Book review: The Longevity Book – Cameron Diaz
Most of us would recognise Hollywood actress Cameron Diaz for her work on the big screen, but did you know she’s written a couple of well-received health books as well? As one of the most famous women in the world, Cameron has fielded journalist’s questions about ageing at almost every interview – especially in the leadup to entering her 40’s. If that was me I’d be incredibly frustrated!
For Cameron, this kickstarted a fascination with our fear of getting older and led her to write The Longevity Book. Designed to be an informative and empowering guide to the ageing process, the actress’ follow-up to her previous bestseller The Body Book aims to create a positive roadmap to health, happiness and resilience as we grow older.
What’s inside it?
I don’t know what I was expecting from this book – when I received it in the post and first caught glimpse of the cover, in my head I’d built up a fluff piece interspersed with Cameron’s personal opinions on ageing. That was before I knew her last book hit #2 on 2014’s New York Times Bestseller List. As the old saying goes, don’t judge a book by its cover.
The Longevity Book is actually legit. Cameron joins forces with Sandra Bark (a New York Times bestselling author who collaborated with Cameron for her last book) to cover most topics that can affect the female body over time.
The book covers off the history, science and social repercussions of anti-ageing procedures, extended life expectancy, women’s health and medicine, genetics and cellular activity… all backed by facts, research and statistics while accompanied by personal anecdotes from Cameron’s life.
Until I read the blurb on the back, it hadn’t really occurred to me that the actress – who is rich, famous, beautiful and appears to be ageing very well in my opinion – would have some interesting insights when it comes to the topic of getting older. Reading through the book it becomes apparent that while constantly in the public spotlight, she has had great body awareness over time and as a result, recognises well the changes it has gone through over the years.
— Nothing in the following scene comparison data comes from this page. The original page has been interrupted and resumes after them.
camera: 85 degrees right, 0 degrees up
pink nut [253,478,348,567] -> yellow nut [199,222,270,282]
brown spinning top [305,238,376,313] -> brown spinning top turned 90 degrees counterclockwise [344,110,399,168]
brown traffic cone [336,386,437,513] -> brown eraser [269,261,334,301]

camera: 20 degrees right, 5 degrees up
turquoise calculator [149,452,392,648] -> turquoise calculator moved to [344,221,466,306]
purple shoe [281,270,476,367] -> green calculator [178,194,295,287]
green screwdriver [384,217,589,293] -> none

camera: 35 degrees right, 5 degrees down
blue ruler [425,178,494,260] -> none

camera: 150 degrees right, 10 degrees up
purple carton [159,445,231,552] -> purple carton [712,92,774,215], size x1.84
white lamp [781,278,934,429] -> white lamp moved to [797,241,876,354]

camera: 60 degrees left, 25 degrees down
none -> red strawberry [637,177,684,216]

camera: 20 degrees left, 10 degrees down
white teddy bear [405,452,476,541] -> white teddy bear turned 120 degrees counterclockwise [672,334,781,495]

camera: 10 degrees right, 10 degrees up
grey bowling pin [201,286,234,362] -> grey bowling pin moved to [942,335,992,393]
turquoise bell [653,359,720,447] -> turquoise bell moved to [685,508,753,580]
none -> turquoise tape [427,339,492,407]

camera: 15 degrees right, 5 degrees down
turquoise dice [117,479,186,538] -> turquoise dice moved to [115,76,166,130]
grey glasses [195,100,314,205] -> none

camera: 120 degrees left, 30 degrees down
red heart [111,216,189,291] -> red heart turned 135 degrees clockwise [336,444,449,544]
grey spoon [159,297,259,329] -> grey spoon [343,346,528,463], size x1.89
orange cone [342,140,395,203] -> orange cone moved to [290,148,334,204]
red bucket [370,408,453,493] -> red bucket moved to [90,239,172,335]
She points out that science today has a better understanding than ever before about how our body functions on a cellular level, and as a result we also know more about the things in life that make us stronger and healthier – quality food, social connections, rest, movement, food, meditation, learning and overall enjoyment of life.
While you can’t change genetics, as an adult you’re in control of the environment you live in, the lifestyle choices that you make, and the mindset that you choose to have. These variables that you can change help determine how you age and how you feel as you get older, and her conversation around this is where the book gets really interesting.
Read it if…
You want to age gracefully, healthfully and happily, take away some of the fear of ageing and add in a little body positivity. A great addition for every woman’s bookshelf.